Recently (yesterday) I convinced Cheryl to go to a chair yoga class. I thought it would be good for her. In my sometimes helicopter care partner mode it seemed to me that I might be able to find something for her to go to most everyday at PCF. She often wants to get different things that she uses in class so that she can do the exercises at home. But lately she does nothing at home that looks like exercise. There is nothing unique in that, many people to not.
Today when I talked to her about going to class she said, I don’t want to do that. I have a hard time knowing my right from my left. I have problems with a similar thing I said. I always have to say the alphabet jingle in my head. Elemenopee… I thought about what I said suddenly. Why was it necessary to make it about me?
She went on to say that all that reaching and stretching was hard. Somewhere in her conversation I realized she thought I was taking her to chair yoga. I spent another ten minutes or so convincing her that this class was one that she had been taking all along. It was not a new class. I realized that I was rushing her into trying new things to exercise her body (tired with PD).
Apathy and lack of interest to try new things or finish things once started is common in PD sufferers. I found myself reading about Apathy in Parkinson’s patients while she was exercising at PCF this afternoon. The internet of all knowledge directed me to Michael J. Fox; the APDA site; the Parkinson Foundation and others. All say approximately the same thing.
Apathy describes a lack of interest, enthusiasm or motivation. It interferes with the effective management of Parkinson’s disease (PD) symptoms, since apathetic people are less inclined to do things like exercise and follow their medication schedules. …
Apathy can be frustrating for people with PD, caregivers and loved ones. Understanding apathy as a symptom of PD and finding ways to cope with it are key to ensuring a good quality of life and for maintaining good relationships with caregivers, family and friends.
Currently, there are no proven effective treatments for apathy — no pills or special therapies — but structured activities and opportunities for socialization are a useful approach. A regular routine, continuing to socialize and exercise even if you don’t’ feel like it…from the Parkinson Foundation website
As I was reading along various sites, Cheryl was exercising three feet away.
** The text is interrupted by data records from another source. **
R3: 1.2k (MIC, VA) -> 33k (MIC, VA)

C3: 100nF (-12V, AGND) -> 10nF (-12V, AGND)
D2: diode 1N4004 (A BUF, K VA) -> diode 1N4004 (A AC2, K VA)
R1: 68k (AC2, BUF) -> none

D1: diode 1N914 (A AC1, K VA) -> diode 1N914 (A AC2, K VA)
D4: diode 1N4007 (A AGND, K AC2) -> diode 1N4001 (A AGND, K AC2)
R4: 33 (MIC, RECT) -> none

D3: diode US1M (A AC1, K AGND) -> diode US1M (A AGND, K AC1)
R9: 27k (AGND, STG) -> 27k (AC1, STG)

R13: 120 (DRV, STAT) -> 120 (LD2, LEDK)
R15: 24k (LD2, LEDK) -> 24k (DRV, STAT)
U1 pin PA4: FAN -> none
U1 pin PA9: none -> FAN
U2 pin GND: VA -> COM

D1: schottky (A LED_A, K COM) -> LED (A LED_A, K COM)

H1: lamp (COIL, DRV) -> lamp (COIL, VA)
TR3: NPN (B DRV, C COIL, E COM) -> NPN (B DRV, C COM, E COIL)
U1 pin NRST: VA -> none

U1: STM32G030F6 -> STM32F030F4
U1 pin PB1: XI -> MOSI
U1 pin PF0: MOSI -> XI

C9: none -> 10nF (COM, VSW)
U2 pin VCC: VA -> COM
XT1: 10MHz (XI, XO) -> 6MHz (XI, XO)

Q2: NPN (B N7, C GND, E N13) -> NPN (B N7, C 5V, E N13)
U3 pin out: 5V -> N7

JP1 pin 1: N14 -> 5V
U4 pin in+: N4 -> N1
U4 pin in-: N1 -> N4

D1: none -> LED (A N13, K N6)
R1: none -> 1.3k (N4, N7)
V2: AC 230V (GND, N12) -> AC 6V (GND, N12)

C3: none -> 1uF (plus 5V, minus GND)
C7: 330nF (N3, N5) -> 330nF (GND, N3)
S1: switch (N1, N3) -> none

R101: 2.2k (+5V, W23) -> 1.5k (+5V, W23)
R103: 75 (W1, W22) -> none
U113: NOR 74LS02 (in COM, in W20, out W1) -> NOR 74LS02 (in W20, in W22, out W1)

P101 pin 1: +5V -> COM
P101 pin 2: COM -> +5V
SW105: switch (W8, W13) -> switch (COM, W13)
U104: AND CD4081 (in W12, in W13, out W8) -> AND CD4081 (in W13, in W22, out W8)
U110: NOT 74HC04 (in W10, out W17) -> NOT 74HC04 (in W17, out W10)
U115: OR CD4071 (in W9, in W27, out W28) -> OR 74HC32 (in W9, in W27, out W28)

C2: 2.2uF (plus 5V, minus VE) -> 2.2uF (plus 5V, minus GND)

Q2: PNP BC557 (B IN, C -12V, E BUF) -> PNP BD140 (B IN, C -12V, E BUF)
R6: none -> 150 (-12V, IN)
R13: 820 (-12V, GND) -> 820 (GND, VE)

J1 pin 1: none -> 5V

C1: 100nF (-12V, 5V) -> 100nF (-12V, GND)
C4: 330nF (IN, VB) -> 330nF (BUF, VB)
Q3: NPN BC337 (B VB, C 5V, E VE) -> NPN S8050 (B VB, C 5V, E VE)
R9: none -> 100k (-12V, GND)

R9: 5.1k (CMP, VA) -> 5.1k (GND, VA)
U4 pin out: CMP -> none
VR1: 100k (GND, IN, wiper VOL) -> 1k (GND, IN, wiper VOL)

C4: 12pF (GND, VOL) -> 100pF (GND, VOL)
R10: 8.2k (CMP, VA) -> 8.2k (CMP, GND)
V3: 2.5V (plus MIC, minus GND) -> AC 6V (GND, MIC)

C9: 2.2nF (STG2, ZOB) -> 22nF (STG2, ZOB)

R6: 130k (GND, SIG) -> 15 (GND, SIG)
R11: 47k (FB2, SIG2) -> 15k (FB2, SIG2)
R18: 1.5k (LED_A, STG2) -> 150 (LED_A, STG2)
Same things are easier to get her to do. By that I mean things that she is familiar with, things she has done before. And as I watch her do the exercises she changes. Her motion becomes more fluid and steady. She does not quit. She pushes herself. And tears come me. What’s up with the emotional response in me? What a pain PD can be to people close by. Once she gets started all can be well. As class moves on she is an enthusiastic participant. I am merely an observer and not someone to argue with. (smiley face with tears)
More … My own thoughts … Usually when I write one of these messages to myself I struggle with what point I am trying to make. Not so here. It is easy to drift into making something about yourself. I believe that it is a natural act. To understand some thing, some idea, some opinion, some action of others we relate it to some local knowledge we already have. Educators call it scaffolding.
What happens when one has no similar knowledge? It can be made up out of whole cloth. It is natural. We, at least many of us, want to empathize with the other person’s unsatisfactory experience.
A life lesson, I suppose. Maybe an AHA moment appeared for me. Try to stop making it all about myself and still empathize with Cheryl. Or, at least, do not vocalize it to her.